California cities seem to fare better than cities in some other states. The federal government has allocated $3 billion in transportation money to the state, of which about $1.53 billion has been committed to 512 projects, all of which involve pavement. According to my personal tally, less than a third of those projects are unambiguously urban (without getting into a tendentious argument about what is urban and what is not along the California coast; our megapolitan sprawl has blurred those distinctions.) In actual spending, however, at least two-thirds of the money goes to cities; a handful of costly projects, such as adding a lane to the 405 freeway and drilling a fourth Caldecott tunnel on Highway 24, skews the numbers.

How is it possible that cities are getting screwed? In a word, local politics. The Times piece quotes Robert Puente, a senior fellow at the Brookings Institution, who cites a "peanut-butter approach" among many states, which prefer to spread dollars thinly and evenly among counties despite disparities in population. According to Puente, the peanut-butter approach is typical of the way many states divvy up federal dollars among their constituent counties. (I'll pause while you smack your head again.)

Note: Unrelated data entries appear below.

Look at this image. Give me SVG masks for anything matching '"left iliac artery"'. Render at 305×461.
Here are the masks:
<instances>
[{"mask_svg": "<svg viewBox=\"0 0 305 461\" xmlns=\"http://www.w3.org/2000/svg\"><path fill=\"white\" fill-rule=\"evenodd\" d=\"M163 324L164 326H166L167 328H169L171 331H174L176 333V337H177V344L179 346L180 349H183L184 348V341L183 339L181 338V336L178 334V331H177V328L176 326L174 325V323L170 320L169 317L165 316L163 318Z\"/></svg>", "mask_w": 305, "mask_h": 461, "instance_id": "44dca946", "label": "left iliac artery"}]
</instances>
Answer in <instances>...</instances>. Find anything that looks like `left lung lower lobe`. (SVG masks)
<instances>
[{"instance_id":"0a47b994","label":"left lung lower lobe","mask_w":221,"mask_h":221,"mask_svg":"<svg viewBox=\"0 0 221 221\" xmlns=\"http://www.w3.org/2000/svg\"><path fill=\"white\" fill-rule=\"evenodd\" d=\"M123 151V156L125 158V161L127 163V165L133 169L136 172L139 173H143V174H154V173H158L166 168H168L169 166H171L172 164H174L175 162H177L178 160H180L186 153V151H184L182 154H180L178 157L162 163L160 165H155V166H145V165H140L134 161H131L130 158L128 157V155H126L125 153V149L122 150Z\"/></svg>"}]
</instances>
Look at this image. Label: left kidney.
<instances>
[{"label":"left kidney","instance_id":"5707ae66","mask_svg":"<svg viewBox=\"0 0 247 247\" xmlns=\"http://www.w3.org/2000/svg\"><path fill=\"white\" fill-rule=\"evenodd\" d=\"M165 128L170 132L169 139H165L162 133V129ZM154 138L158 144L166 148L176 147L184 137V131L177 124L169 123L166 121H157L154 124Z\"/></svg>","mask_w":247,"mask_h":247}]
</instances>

I was already having difficulty digesting the high level of investment the stimulus has given to high-speed rail projects over creating or expanding commuter rail in major urban areas. I support high-speed rail, to which America is a latecomer. Mass transit, however, is the central issue in urban economies, after jobs and housing.

Scanting transportation money for cities is discouraging news for both urban growth and urban design. In Southern California, the expansion of commuter rail is a do-or-die issue, especially for gridlocked cities in Los Angeles, Orange and San Diego counties. Southern California is becoming an unattractive job environment because of high housing costs and long commute times. I believe that a working mass transit system that is attractive to middle-class commuters could stabilize deteriorating neighborhoods and old suburbs, which have lost value, in part, because of their distance from employment centers.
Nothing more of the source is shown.